***** LISTED RECORDS *****
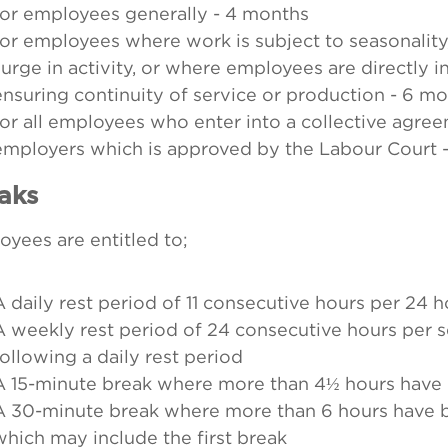
for employees generally - 4 months
for employees where work is subject to seasonality
surge in activity, or where employees are directly i
ensuring continuity of service or production - 6 m
for all employees who enter into a collective agree
employers which is approved by the Labour Court -
aks
yees are entitled to;
A daily rest period of 11 consecutive hours per 24 
A weekly rest period of 24 consecutive hours per 
following a daily rest period
A 15-minute break where more than 4½ hours hav
A 30-minute break where more than 6 hours have 
which may include the first break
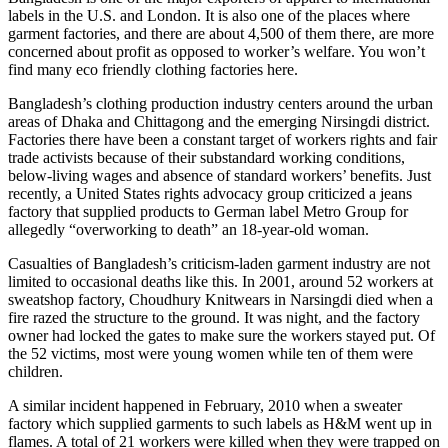
labels in the U.S. and London. It is also one of the places where
garment factories, and there are about 4,500 of them there, are more
concerned about profit as opposed to worker’s welfare. You won’t
find many eco friendly clothing factories here.
Bangladesh’s clothing production industry centers around the urban
areas of Dhaka and Chittagong and the emerging Nirsingdi district.
Factories there have been a constant target of workers rights and fair
trade activists because of their substandard working conditions,
below-living wages and absence of standard workers’ benefits. Just
recently, a United States rights advocacy group criticized a jeans
factory that supplied products to German label Metro Group for
allegedly “overworking to death” an 18-year-old woman.
Casualties of Bangladesh’s criticism-laden garment industry are not
limited to occasional deaths like this. In 2001, around 52 workers at
sweatshop factory, Choudhury Knitwears in Narsingdi died when a
fire razed the structure to the ground. It was night, and the factory
owner had locked the gates to make sure the workers stayed put. Of
the 52 victims, most were young women while ten of them were
children.
A similar incident happened in February, 2010 when a sweater
factory which supplied garments to such labels as H&M went up in
flames. A total of 21 workers were killed when they were trapped on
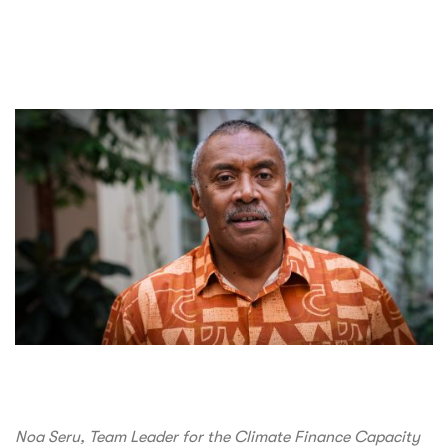
Noa Seru, Team Leader for the Climate Finance Capacity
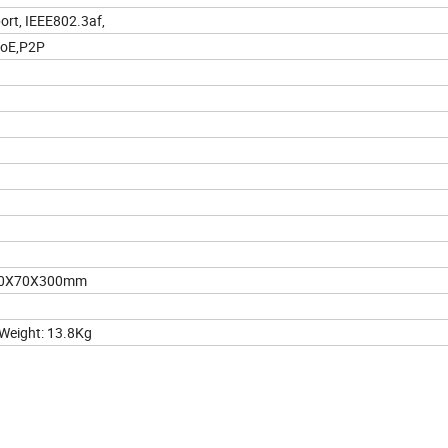
ort, IEEE802.3af,
PoE,P2P
290X70X300mm
eight: 13.8Kg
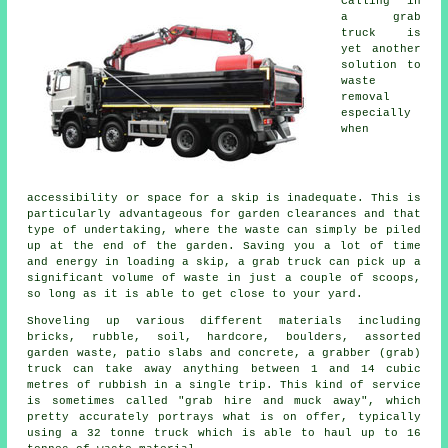
Calling in
a grab
truck is
yet another
solution to
waste
removal
especially
when
accessibility or space for a skip is inadequate. This is
particularly advantageous for garden clearances and that
type of undertaking, where the waste can simply be piled
up at the end of the garden. Saving you a lot of time
and energy in loading a skip, a grab truck can pick up a
significant volume of waste in just a couple of scoops,
so long as it is able to get close to your yard.
Shoveling up various different materials including
bricks, rubble, soil, hardcore, boulders, assorted
garden waste, patio slabs and concrete, a grabber (grab)
truck can take away anything between 1 and 14 cubic
metres of rubbish in a single trip. This kind of service
is sometimes called "grab hire and muck away", which
pretty accurately portrays what is on offer, typically
using a 32 tonne truck which is able to haul up to 16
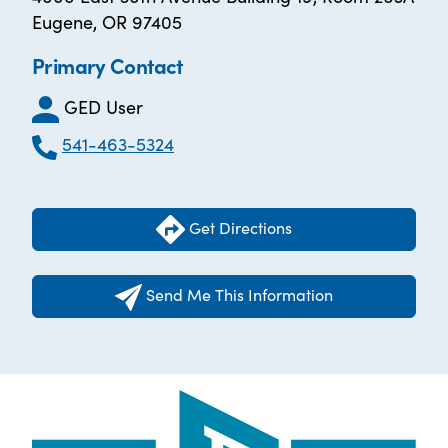
Eugene, OR 97405
Primary Contact
GED User
541-463-5324
Get Directions
Send Me This Information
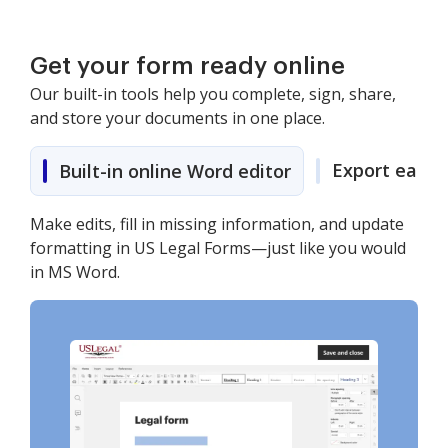
Get your form ready online
Our built-in tools help you complete, sign, share,
and store your documents in one place.
Export easily
Built-in online Word editor
Make edits, fill in missing information, and update
formatting in US Legal Forms—just like you would
in MS Word.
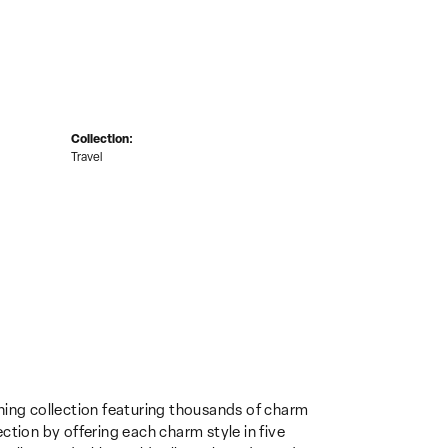
Collection:
Travel
ing collection featuring thousands of charm
ction by offering each charm style in five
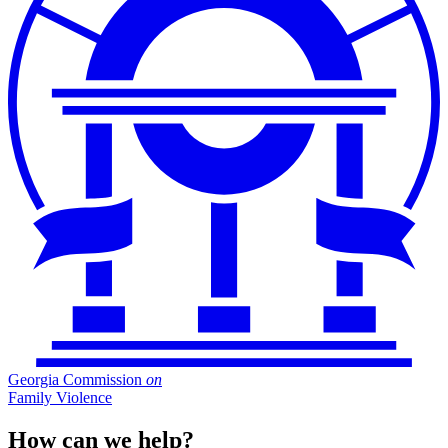
Georgia Commission
on
Family Violence
How can we help?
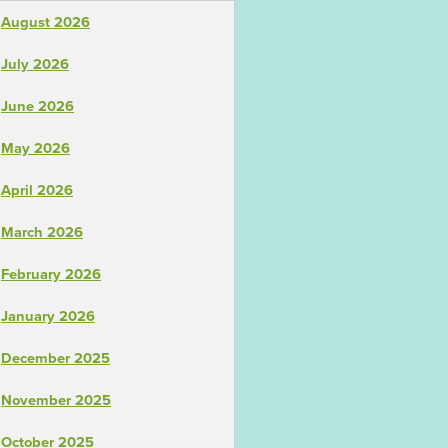
August 2026
July 2026
June 2026
May 2026
April 2026
March 2026
February 2026
January 2026
December 2025
November 2025
October 2025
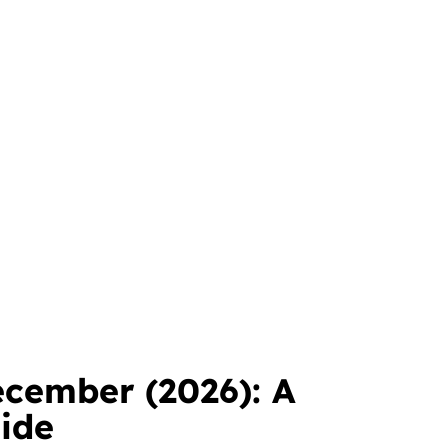
ecember (2026): A
ide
*****
**WHAT YOU WILL DO:**
Only the lines containing the string "away" are needed; pull them out of the records.

**RESPONSE BOX:**
truck can take away anything between 1 and 14 cubic
is sometimes called "grab hire and muck away", which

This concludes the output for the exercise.